I scanned the bay. Well, he sure wasn’t out there now. That thought made me feel a little silly. The pro had already come and gone before we even launched our boat. Mushroom hunting was beginning to look like a good idea.
Knowing we might not be able to jig, I had thrown in our Cannon hand-crank downriggers that easily slide in to the built-in rear rod holders. A 17-foot fiberglass Scout Dorado, my boat is small and simple. So are the downriggers. I have no planer boards, no lead or copper line, and only one Dipsy Diver. I have no trolling motor, gas or electric. I can’t use spot lock to set a course or hold us in place. Trolling for lake trout and salmon in the summer, I run three rods. Compared to the serious trolling boats running 12 lines, I’m like the Detroit Lions. As in the 2008 Detroit Lions (0-16, by the way).

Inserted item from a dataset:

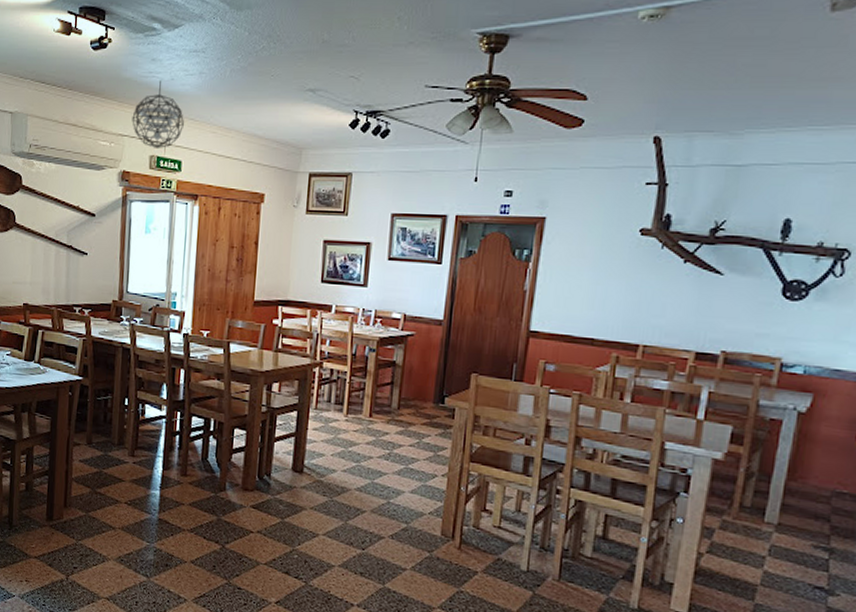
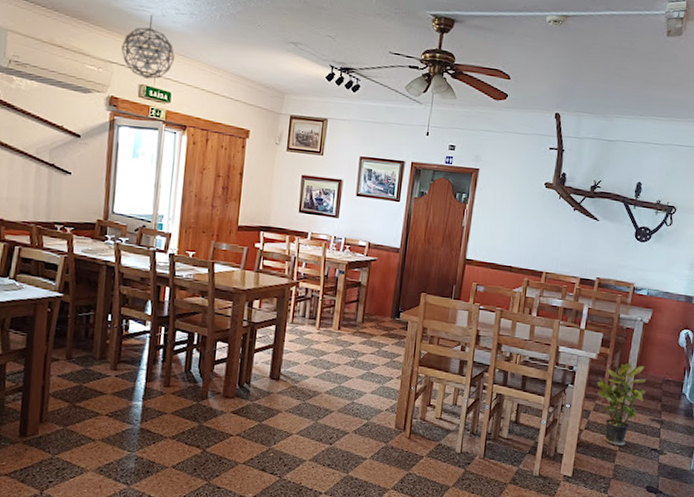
potted plant: none [723,463,804,580] -> present [596,360,646,446]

But like Malcolm Gladwell wrote in “David and Goliath,” “Every strength is a weakness and every weakness is a strength.” The 90 hp Yamaha always starts and dead batteries for multiple electronics aren’t a problem. My right bicep is chiseled to perfection by cranking up downrigger balls. (False releases at 150 feet do, however, create cries of anguish.) Today we brought two light 7-foot spinning rods loaded with 8-pound test for jigging. We’d use them on the downriggers.

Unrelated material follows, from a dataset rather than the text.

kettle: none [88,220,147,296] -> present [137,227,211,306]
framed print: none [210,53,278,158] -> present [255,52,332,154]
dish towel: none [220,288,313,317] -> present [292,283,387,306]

Madeline pointed the boat into the waves as I set the downriggers. I set the thin mono deep in the rubber jaws of the Cannon downrigger releases and doubled the rods with tension. The deeper rod ran a chartreuse spin and glow behind an old-fashioned Luhr-Jensen 00 (small) dodger. The second rod pulled a small blue and silver Northport Nailer.
The underwater topography of Little Traverse Bay is relatively straightforward. Not far past the pier, a shelf running parallel to the shoreline drops sharply from 50 to 100 feet of water and then slowly levels out at around 150 feet. There’s a vast plain between 115 and 150 feet. The shelf drop is sharper closer to the harbor then becomes less pronounced as you reach Magnus Park shortly after which there is a another shelf running perpendicular to shore halfway between Magnus and Bay Harbor. Nearing Bay Harbor, deeper water closes on the shoreline.

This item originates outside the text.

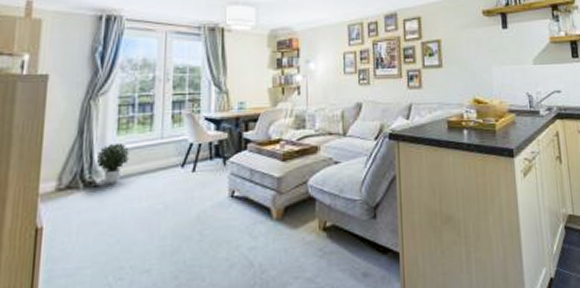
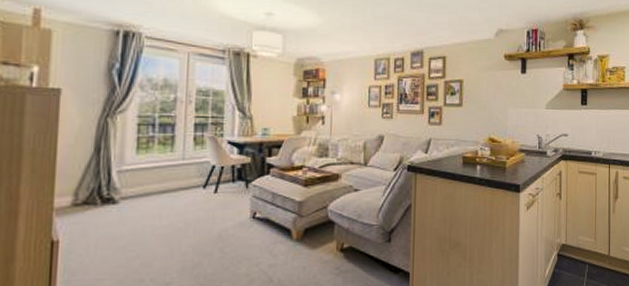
potted plant: present [96,144,129,185] -> none [114,163,150,202]

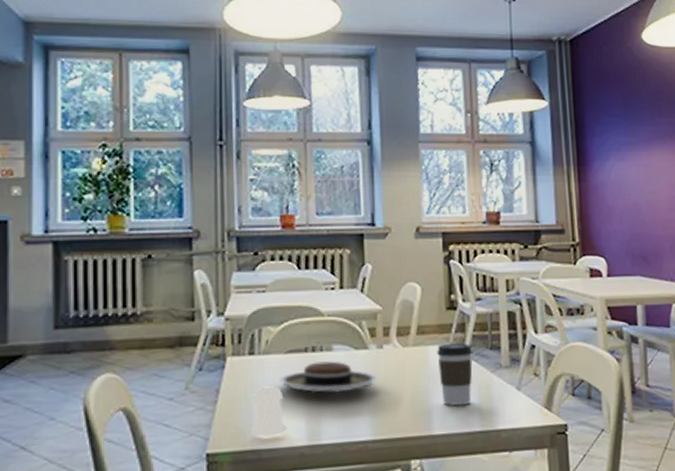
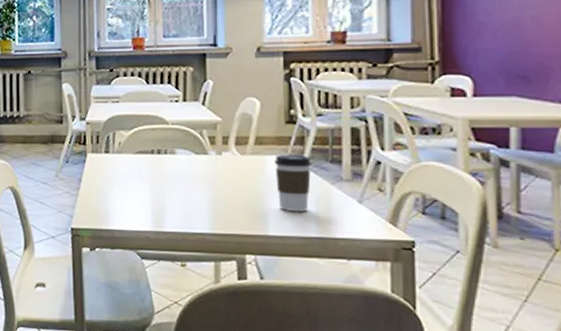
salt shaker: present [251,386,288,436] -> none [106,180,136,220]
plate: present [279,361,377,393] -> none [129,163,215,190]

We hadn’t trolled 15 minutes when with no visible shaking or change in the bend in the rod, I noticed our monofilament line was a good 20 feet behind the downrigger cable. I set the hook, the light line and light rod stretching. It still felt like we were clipped to the downrigger cable, though I couldn’t believe that was true.
“Madeline, I think we’ve got a fish.” I handed her the rod.
“Seriously?”
Why is it that all of my family members can’t quite believe it when I catch something?
Finally, the rod began pulsing, and it was clear we were not only into a fish, but a good one at that. Now, Gladwell’s maxim came into play. One of my pet peeves is the disrespect anglers have for lake trout, both in their fighting ability and their taste. When you drag a lake trout from the bottom with 20-pound test on a level wind reel attached to a stiff salmon rod straight up the back of a moving boat, you’re right. It doesn’t feel like much of a fight because it’s not. But give a lake trout a fair fight on light line, and it’s a thrill. Because my boat is small and my equipment sparse, when an angler hooks a fish, I pull all the lines, raise the downriggers and shut off the engine. Then it’s just you, the fish, the wind and a whole lot of big, deep water. Madeline fought the fish well, keeping the rod tip up and pressure on without forcing it. The waves knocked us about as the fish slowly gave way from the depths and neared the boat. I leaned and scooped, a huge feeling of relief coming over me as I felt the fish’s weight in the net.
We trolled for another 45 minutes finding one more fish hanging close to bottom in 85 feet of water, right on the edge of the shelf. Then, with the pressure released by having hooked something for Hooks and Bullet and having savored the fight by using our weakness as a strength, we returned to the dock, feeling every bit as victorious as the 2023 Detroit Lions.